Similarly, Courts have historically deferred to the judgment of legislatures even when they disagreed with the outcomes. The Supreme Court is not a super legislature, but these five justices frequently act as if they believe they are. When this Court invalidated the most recent extension of the 1965 Voting Rights Act, they concluded that it was no longer needed despite Congress having decided just the opposite when it renewed the law. This is a classic example of the Court substituting its judgment for that of elected officials.

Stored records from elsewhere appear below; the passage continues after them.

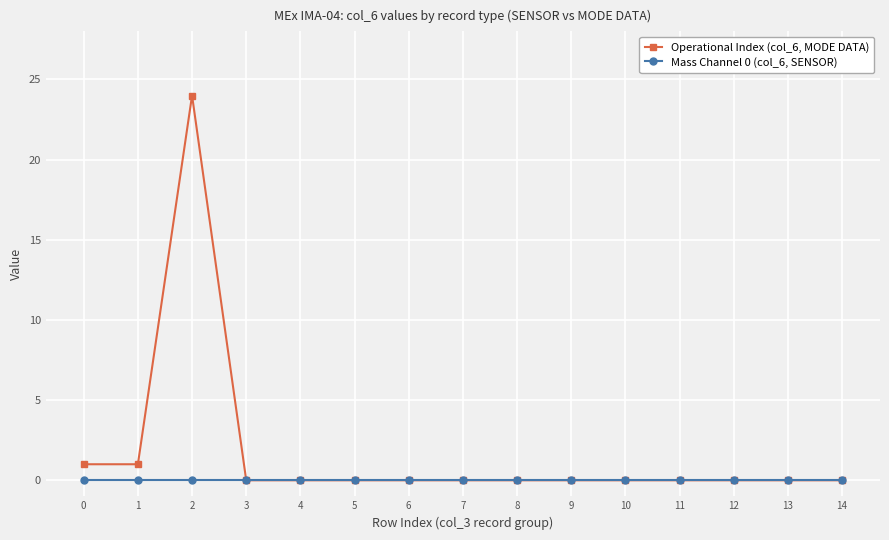

Rank the series by their average value, from lowest to highest.

Mass Channel 0 (col_6, SENSOR), Operational Index (col_6, MODE DATA)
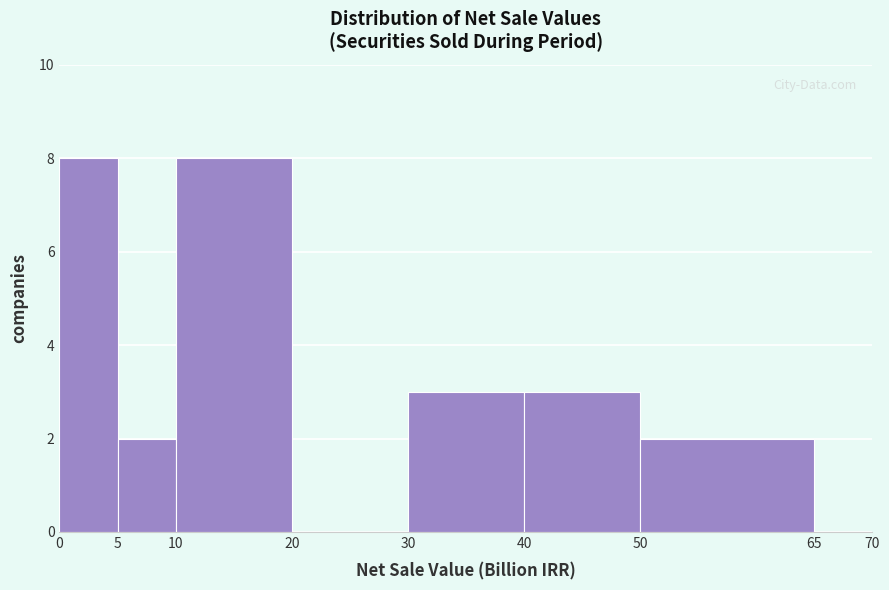

Reading left to right, list every bar in this chart as the range it spans on the x-axis followed by its height. The values are not printed on the chart, so give them approximately, as read against the axis.

0 to 5: 8
5 to 10: 2
10 to 20: 8
20 to 30: 0
30 to 40: 3
40 to 50: 3
50 to 65: 2
65 to 70: 0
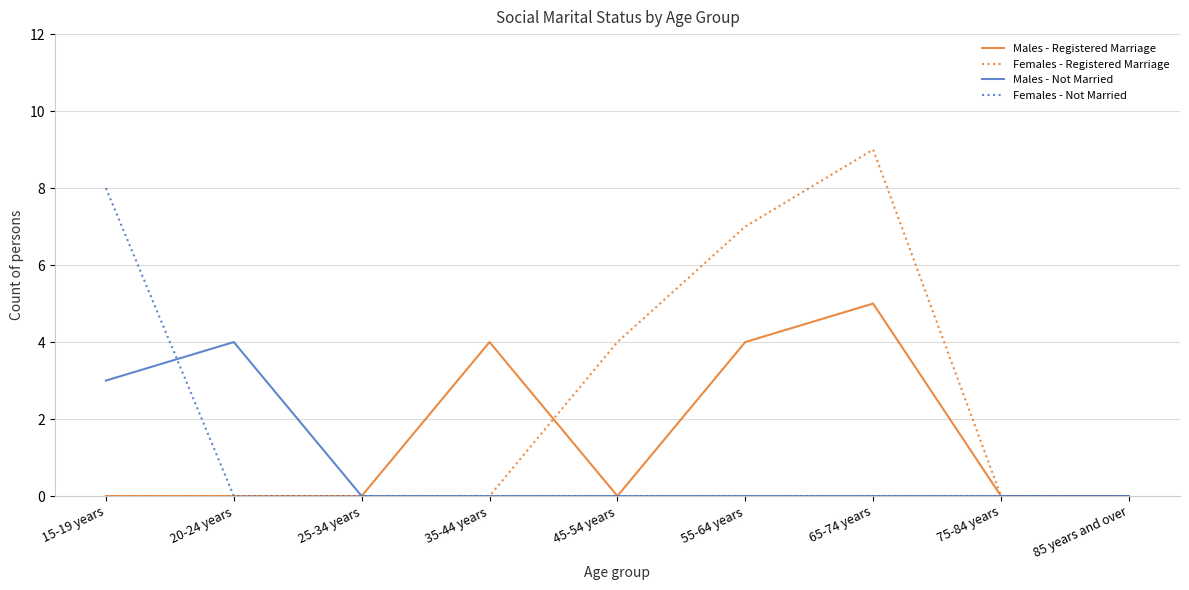

What is the difference between the maximum and minimum values in the Females - Registered Marriage series?

9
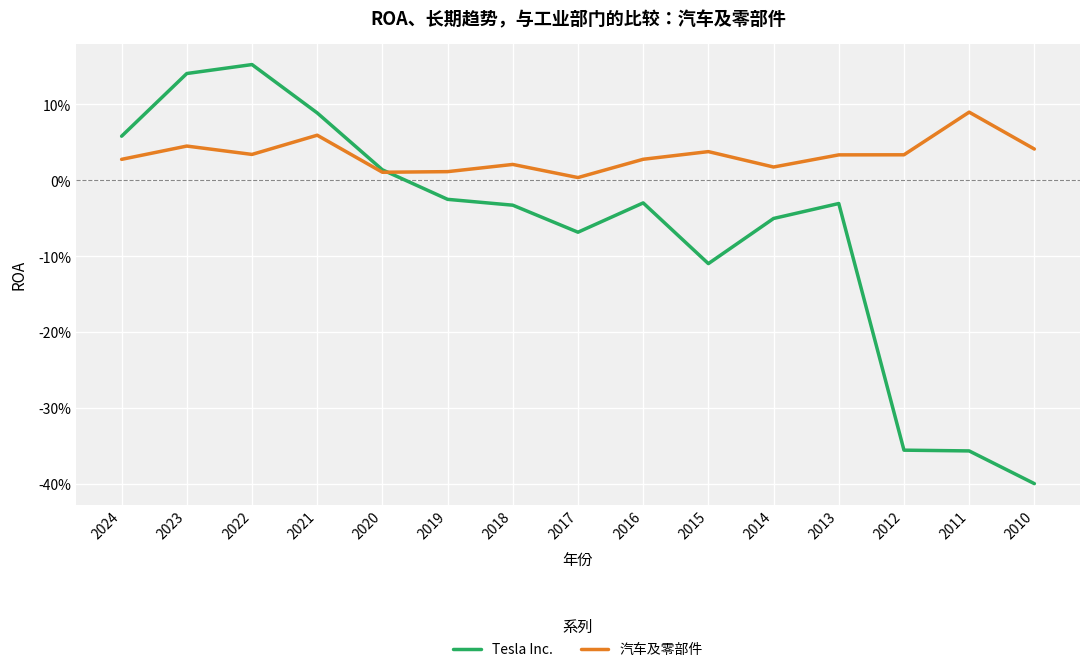

At which category does the chart reach its peak across all series?

2022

In both the campaign finance decision and the voting rights case, the Court majority brushed aside warnings that their rulings would lead to disruptive consequences for our political system. Super PACs and spiraling amounts of campaign money are a direct result of the Citizens United decision. Similarly, states that had been subject to the provisions of the Voting Rights Act immediately started setting up legal obstacles with the sole intent of disenfranchising voters.

With that history, it’s impossible to take seriously Justice Alito’s reassurance that there won’t be a flood of objections  to complying with numerous other federal laws based on “sincere” religious beliefs. Rather than provide clear guidance to lower courts, the “Hobby Lobby” case invites challenges to any law that someone disagrees with. If that is the direction in which we are going, I hope I can at least get a refund for my tax dollars that were spent on unnecessary wars with which I disagreed.

Make no mistake. This is not a conservative court. It is rather a group of radicals intent on imposing their own political views on the country. If Martians or Soviets tried to do that, we would view it as a fundamental threat to our democracy. What the Supreme Court has been doing is no less of a threat.